> The data:

▶

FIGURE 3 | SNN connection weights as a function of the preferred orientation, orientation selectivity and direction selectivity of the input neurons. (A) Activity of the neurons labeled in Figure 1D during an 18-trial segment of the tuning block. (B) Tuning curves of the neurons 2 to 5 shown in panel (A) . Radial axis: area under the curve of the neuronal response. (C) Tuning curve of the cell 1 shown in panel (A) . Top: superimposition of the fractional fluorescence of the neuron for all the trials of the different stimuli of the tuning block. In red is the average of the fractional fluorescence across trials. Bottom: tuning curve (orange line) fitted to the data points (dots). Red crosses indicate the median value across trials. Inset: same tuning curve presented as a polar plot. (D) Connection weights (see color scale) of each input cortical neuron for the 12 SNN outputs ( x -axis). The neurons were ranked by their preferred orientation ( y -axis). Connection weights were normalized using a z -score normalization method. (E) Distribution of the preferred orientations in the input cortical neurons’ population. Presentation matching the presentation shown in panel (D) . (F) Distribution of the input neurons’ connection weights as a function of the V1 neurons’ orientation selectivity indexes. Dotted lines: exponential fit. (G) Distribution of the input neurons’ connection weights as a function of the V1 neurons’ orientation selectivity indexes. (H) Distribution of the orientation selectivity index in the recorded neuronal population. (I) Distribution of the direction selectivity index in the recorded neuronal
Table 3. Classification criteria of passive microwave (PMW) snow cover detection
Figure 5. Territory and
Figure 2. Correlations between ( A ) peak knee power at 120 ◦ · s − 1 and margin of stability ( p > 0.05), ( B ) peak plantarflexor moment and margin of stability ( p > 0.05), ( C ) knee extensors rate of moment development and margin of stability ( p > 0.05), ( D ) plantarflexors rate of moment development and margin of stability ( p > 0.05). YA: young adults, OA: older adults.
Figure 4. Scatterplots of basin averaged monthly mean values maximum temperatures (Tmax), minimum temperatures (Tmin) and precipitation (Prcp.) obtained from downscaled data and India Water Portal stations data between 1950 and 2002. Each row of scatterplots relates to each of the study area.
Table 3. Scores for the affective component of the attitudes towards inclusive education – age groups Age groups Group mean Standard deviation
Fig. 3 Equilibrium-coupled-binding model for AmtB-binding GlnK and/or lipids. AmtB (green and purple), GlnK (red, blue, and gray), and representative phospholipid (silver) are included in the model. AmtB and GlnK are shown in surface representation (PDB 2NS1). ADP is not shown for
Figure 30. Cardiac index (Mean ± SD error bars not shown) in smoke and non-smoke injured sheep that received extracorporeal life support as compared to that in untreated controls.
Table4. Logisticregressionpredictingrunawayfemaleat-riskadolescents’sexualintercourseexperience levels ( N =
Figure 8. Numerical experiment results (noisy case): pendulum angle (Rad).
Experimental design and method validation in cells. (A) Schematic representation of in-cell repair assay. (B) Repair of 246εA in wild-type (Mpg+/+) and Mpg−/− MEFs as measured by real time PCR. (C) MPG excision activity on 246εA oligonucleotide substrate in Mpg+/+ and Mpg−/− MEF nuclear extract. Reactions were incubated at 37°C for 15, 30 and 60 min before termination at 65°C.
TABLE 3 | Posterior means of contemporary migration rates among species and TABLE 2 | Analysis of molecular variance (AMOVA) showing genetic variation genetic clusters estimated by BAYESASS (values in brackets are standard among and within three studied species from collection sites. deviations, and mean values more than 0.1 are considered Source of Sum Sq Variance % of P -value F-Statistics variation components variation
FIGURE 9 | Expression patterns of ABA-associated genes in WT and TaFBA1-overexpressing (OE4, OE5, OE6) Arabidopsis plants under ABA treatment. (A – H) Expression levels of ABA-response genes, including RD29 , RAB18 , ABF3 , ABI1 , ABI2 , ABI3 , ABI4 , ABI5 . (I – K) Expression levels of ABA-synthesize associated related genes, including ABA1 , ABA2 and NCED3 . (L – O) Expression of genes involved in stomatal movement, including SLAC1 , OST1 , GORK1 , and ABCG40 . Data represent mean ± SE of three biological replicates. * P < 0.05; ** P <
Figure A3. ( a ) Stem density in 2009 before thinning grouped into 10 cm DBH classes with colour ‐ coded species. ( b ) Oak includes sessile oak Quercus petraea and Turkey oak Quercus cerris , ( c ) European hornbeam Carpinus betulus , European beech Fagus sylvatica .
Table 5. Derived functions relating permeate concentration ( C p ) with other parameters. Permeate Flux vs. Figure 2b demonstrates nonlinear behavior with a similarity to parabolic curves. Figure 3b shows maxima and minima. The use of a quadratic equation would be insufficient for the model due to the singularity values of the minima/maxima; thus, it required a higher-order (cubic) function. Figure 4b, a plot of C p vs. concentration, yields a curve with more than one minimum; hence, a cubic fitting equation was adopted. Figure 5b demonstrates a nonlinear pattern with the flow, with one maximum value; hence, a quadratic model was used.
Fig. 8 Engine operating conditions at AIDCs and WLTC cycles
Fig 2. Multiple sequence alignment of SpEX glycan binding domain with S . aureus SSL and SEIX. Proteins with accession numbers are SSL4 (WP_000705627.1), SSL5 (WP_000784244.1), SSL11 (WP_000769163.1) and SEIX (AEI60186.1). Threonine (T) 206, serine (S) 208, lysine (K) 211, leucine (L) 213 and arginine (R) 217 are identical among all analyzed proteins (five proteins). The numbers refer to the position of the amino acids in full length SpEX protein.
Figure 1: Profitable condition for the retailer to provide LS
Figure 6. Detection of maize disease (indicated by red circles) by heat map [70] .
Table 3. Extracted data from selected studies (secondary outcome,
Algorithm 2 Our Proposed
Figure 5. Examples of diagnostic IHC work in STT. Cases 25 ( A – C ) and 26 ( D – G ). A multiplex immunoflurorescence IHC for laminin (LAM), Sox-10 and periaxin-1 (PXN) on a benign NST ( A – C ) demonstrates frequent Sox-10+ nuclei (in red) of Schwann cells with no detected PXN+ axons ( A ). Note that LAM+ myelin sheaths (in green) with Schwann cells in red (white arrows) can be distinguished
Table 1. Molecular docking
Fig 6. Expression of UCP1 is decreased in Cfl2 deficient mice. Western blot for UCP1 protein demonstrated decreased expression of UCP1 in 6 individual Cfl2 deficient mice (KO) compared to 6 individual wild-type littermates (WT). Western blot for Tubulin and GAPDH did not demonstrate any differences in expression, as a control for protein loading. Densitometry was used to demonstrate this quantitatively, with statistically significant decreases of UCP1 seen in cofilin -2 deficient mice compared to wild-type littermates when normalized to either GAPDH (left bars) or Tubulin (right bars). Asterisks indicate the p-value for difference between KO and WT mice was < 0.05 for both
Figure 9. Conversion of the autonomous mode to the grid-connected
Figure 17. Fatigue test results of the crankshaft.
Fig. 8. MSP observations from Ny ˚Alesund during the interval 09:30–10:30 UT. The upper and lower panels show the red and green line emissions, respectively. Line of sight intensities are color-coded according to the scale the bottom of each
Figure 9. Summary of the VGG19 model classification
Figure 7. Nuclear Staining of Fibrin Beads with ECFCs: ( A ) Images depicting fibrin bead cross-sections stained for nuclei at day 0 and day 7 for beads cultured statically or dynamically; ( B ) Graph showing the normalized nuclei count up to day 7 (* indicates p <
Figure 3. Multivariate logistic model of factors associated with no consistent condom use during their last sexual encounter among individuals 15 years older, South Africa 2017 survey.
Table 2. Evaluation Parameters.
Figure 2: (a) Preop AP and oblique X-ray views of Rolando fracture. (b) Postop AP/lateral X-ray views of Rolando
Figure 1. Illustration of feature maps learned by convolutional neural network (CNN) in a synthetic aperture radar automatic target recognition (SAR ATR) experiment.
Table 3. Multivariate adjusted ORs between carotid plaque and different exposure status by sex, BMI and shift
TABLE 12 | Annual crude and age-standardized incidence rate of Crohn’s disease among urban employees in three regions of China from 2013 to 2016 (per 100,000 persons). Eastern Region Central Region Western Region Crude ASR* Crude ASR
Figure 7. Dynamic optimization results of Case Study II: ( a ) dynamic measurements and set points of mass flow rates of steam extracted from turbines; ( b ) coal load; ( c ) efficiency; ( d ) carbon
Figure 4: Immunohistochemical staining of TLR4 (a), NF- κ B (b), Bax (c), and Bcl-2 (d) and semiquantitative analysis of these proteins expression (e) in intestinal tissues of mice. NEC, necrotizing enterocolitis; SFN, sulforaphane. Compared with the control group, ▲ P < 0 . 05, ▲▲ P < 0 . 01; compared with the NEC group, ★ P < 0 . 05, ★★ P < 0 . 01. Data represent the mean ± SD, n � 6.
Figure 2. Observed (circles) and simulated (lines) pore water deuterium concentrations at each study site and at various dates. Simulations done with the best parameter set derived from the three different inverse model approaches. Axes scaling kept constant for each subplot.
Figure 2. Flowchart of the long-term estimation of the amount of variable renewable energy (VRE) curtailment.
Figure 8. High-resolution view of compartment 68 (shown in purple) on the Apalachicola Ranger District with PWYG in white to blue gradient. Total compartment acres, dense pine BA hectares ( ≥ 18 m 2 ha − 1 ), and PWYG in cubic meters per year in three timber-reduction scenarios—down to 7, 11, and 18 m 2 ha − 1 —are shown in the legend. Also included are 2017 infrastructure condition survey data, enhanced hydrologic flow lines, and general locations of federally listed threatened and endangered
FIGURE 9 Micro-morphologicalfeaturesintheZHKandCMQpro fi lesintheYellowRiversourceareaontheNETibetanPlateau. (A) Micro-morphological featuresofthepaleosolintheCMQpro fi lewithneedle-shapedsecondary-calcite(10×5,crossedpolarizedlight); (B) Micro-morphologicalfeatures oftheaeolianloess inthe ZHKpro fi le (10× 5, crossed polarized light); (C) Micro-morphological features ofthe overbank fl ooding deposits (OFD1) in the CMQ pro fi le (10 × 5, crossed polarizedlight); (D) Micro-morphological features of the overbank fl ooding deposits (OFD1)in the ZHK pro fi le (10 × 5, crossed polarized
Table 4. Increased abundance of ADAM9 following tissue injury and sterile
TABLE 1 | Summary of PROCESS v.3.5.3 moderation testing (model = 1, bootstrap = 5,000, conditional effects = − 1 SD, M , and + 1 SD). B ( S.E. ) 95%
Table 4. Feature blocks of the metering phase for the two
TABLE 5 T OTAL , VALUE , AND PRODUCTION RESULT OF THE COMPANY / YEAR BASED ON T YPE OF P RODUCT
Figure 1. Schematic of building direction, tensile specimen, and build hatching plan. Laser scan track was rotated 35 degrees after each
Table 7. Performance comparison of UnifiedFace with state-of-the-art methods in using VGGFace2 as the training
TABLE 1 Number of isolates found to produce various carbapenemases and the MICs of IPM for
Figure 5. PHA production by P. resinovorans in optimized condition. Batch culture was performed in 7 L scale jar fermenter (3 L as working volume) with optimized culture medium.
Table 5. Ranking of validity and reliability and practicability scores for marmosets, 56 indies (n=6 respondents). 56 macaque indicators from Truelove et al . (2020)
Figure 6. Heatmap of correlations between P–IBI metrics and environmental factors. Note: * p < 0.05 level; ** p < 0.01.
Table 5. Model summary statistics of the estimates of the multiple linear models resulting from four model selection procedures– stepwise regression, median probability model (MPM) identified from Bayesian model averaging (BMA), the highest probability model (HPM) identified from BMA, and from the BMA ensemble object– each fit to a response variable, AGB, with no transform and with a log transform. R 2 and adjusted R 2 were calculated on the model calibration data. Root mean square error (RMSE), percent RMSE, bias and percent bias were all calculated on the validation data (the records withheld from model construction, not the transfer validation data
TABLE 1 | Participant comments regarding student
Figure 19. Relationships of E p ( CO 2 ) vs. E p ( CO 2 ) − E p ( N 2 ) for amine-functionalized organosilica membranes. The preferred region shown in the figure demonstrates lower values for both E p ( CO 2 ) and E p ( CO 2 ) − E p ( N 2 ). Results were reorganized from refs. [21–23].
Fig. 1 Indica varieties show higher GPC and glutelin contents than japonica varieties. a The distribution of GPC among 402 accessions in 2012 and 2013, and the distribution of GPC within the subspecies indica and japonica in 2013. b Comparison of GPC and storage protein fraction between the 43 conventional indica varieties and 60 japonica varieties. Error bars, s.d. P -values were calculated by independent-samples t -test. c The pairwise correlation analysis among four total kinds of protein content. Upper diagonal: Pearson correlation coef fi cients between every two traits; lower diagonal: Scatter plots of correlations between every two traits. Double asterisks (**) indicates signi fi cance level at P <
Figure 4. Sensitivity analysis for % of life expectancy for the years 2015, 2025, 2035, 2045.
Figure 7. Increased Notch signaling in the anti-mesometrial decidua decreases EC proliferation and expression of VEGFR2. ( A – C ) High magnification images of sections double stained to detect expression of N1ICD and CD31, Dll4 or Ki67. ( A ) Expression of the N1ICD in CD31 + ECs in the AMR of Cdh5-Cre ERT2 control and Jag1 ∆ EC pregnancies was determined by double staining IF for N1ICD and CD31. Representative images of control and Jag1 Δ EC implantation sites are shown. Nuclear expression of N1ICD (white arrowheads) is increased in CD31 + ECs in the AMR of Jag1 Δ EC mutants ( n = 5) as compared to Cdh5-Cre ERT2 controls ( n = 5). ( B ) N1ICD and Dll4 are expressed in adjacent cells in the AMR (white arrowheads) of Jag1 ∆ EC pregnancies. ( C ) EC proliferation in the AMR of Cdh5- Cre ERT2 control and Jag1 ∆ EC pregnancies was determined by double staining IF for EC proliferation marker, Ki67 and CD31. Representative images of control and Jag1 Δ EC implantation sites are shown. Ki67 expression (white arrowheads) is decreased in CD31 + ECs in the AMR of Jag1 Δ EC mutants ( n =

◀

> What to produce: Retype exactly the lines above, from the one with "Table 4. Increased" through the one with "Table 5. Ranking", inclusive.

> Response to this exercise:
Table 4. Increased abundance of ADAM9 following tissue injury and sterile
TABLE 1 | Summary of PROCESS v.3.5.3 moderation testing (model = 1, bootstrap = 5,000, conditional effects = − 1 SD, M , and + 1 SD). B ( S.E. ) 95%
Table 4. Feature blocks of the metering phase for the two
TABLE 5 T OTAL , VALUE , AND PRODUCTION RESULT OF THE COMPANY / YEAR BASED ON T YPE OF P RODUCT
Figure 1. Schematic of building direction, tensile specimen, and build hatching plan. Laser scan track was rotated 35 degrees after each
Table 7. Performance comparison of UnifiedFace with state-of-the-art methods in using VGGFace2 as the training
TABLE 1 Number of isolates found to produce various carbapenemases and the MICs of IPM for
Figure 5. PHA production by P. resinovorans in optimized condition. Batch culture was performed in 7 L scale jar fermenter (3 L as working volume) with optimized culture medium.
Table 5. Ranking of validity and reliability and practicability scores for marmosets, 56 indies (n=6 respondents). 56 macaque indicators from Truelove et al . (2020)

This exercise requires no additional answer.